Caricamento player
La Corte Suprema degli Stati Uniti ha confermato che tutte le persone che nascono negli Stati Uniti diventano automaticamente cittadini del paese. La Corte ha respinto l’ordine esecutivo firmato nel gennaio del 2025 dal presidente Donald Trump che voleva negare questa possibilità per i figli di immigrati senza permesso di soggiorno. Era una decisione molto attesa, per le implicazioni immediate per centinaia di migliaia di bambini e bambine che nascono in questa situazione ogni anno, ma anche perché un parere favorevole a Trump avrebbe ulteriormente ampliato i poteri del presidente, dandogli la possibilità di interpretare gli emendamenti della Costituzione a suo piacimento.

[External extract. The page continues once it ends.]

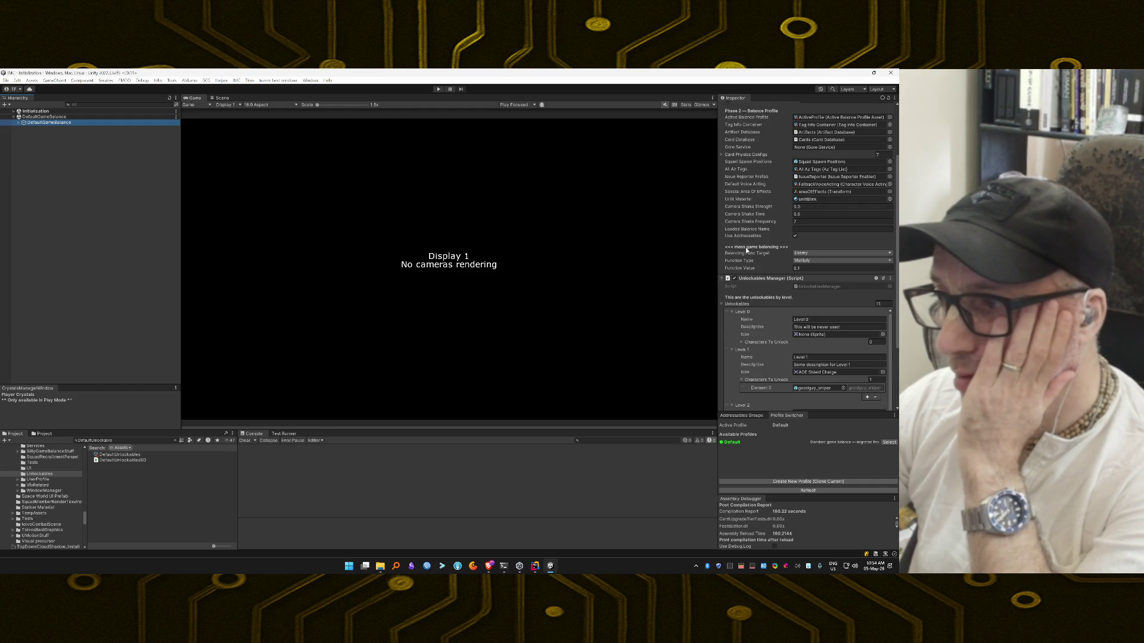
left_click(724, 305)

I giudici hanno votato a maggioranza, in modo diviso: 5 si sono espressi contro l’ordine esecutivo, e 4 a favore. Hanno votato contro l’ordine esecutivo i tre giudici di orientamento progressista, ma anche due conservatori, di cui una nominata proprio da Trump (Amy Coney Barrett).
Era in discussione la birthright citizenship (“cittadinanza per diritto di nascita”, a cui si fa riferimento anche come ius soli, dal latino “diritto del suolo”), il principio legale secondo cui tutte le persone nate sul territorio statunitense diventano automaticamente cittadine del paese. Nel primo giorno del suo secondo mandato, il 20 gennaio 2025, Trump firmò un ordine esecutivo per negare la cittadinanza statunitense ai figli di immigrati senza permesso di soggiorno e di persone che si trovano nel paese temporaneamente: una decisione coerente con le sue politiche molto dure contro l’immigrazione, sia legale che illegale. La decisione fu subito contestata da vari giudici e corti federali, che la ritenevano incostituzionale. La sua applicazione è stata sospesa mentre proseguivano le cause, arrivate fino alla Corte Suprema.